12.8.5 Information is maintained about which PCI DSS requirements are managed by each TPSP, which are managed by the entity, and any that are shared between the TPSP and the entity

Defined Approach Requirements

12.8.5 Information is maintained about which PCI DSS requirements are managed by each TPSP, which are managed by the entity, and any that are shared between the TPSP and the entity.

Customized Approach Objective

Records detailing the PCI DSS requirements and related system components for which each TPSP is solely or jointly responsible, are maintained and reviewed periodically.

Defined Approach Testing Procedures

12.8.5.a Examine policies and procedures to verify that processes are defined to maintain information about which PCI DSS requirements are managed by each TPSP, which are managed by the entity, and any that are shared between both the TPSP and the entity.
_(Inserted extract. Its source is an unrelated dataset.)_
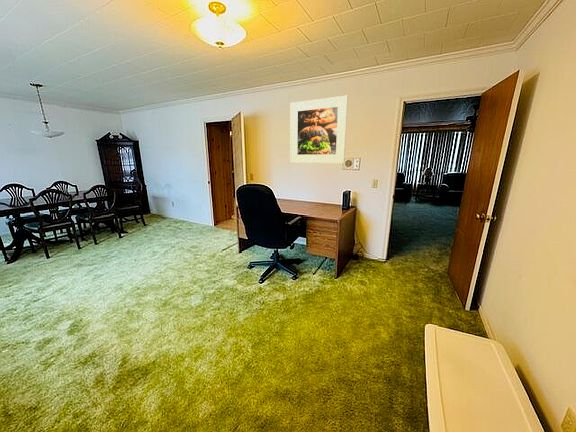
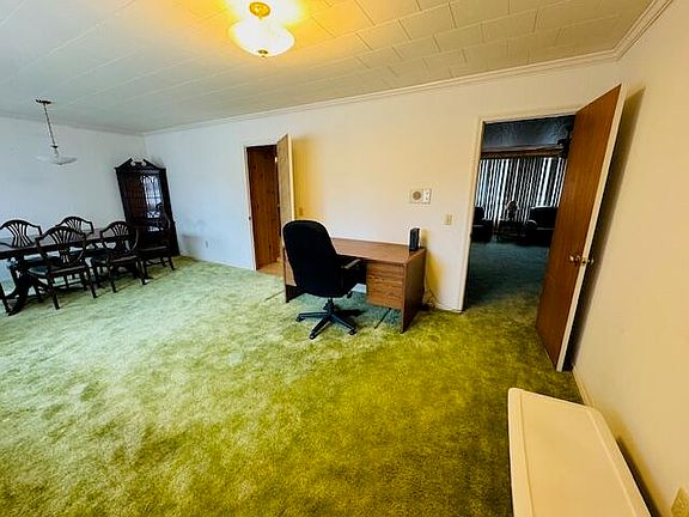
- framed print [289,95,349,164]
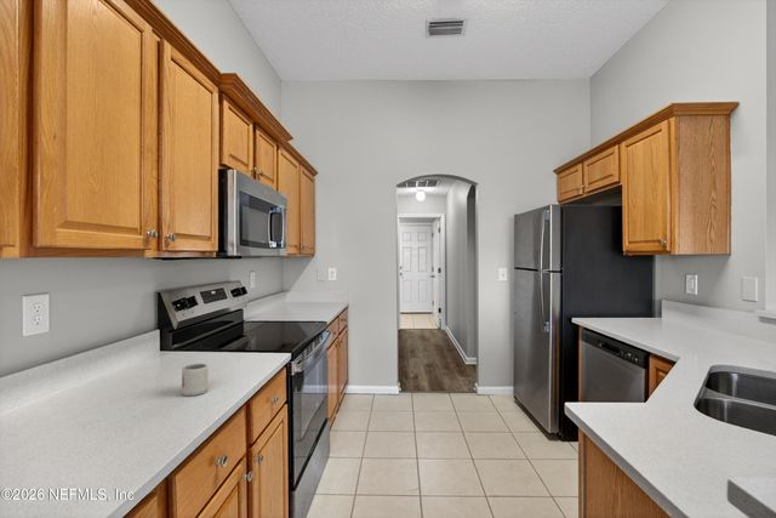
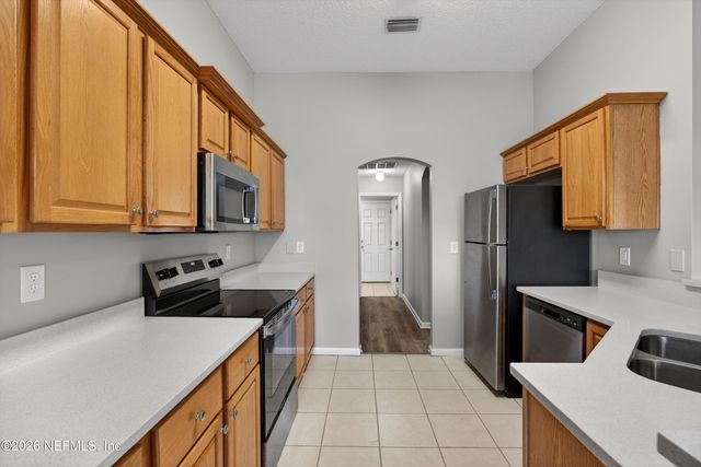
- cup [181,363,209,397]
12.8.5.b Examine documentation and interview personnel to verify the entity maintains information about which PCI DSS requirements are managed by each TPSP, which are managed by the entity, and any that are shared between both entities.

Purpose

It is important that the entity understands which PCI DSS requirements and sub-requirements its TPSPs have agreed to meet, which requirements are shared between the TPSP and the entity, and for those that are shared, specifics about how the requirements are shared and which entity is responsible for meeting each sub-requirement.
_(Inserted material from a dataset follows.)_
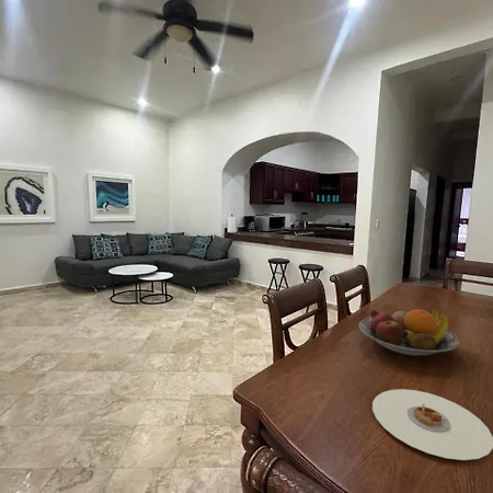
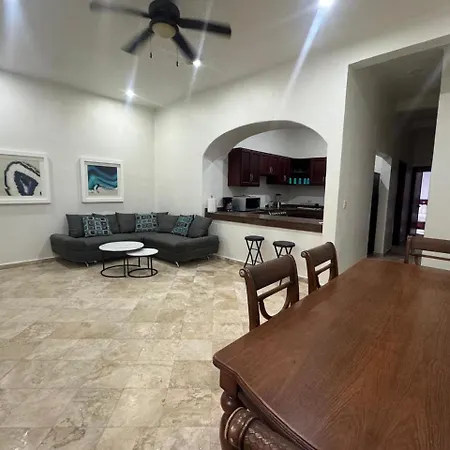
- fruit bowl [358,308,460,357]
- plate [371,388,493,461]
Without this shared understanding, it is inevitable that the entity and the TPSP will assume a given PCI DSS sub-requirement is the responsibility of the other party, and therefore that sub-requirement may not be addressed at all.
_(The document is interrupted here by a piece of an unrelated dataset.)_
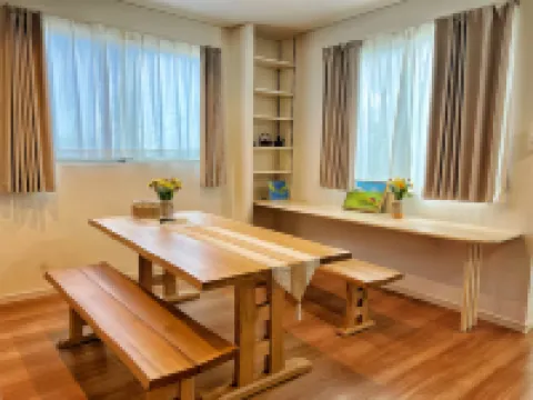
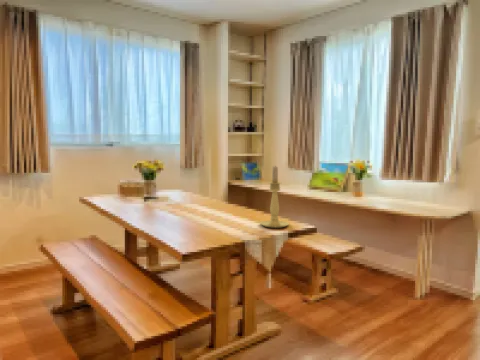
+ candle holder [259,164,290,229]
The specific information an entity maintains will depend on the particular agreement with their providers, the type of service, etc. TPSPs may define their PCI DSS responsibilities to be the same for all their customers; otherwise, this responsibility should be agreed upon by both the entity and TPSP.

Good Practice

Entities can document these responsibilities via a matrix that identifies all applicable PCI DSS requirements and indicates for each requirement whether the entity or TPSP is responsible for meeting that requirement or whether it is a shared responsibility. This type of document is often referred to as a responsibility matrix.

It is also important for entities to understand whether any TPSPs have "nested" relationships with other TPSPs, meaning the primary TPSP contracts with another TPSP(s) for the purposes of providing a service. It is important to understand whether the primary TPSP is relying on the secondary TPSP(s) to achieve overall compliance of a service, and how the primary TPSP is monitoring performance of the service and the PCI DSS compliance status of the secondary TPSP(s). Note that it is the responsibility of the primary TPSP to manage and monitor any secondary TPSPs.

Further Information

Refer to Information Supplement: Third-Party Security Assurance for a sample responsibility matrix template.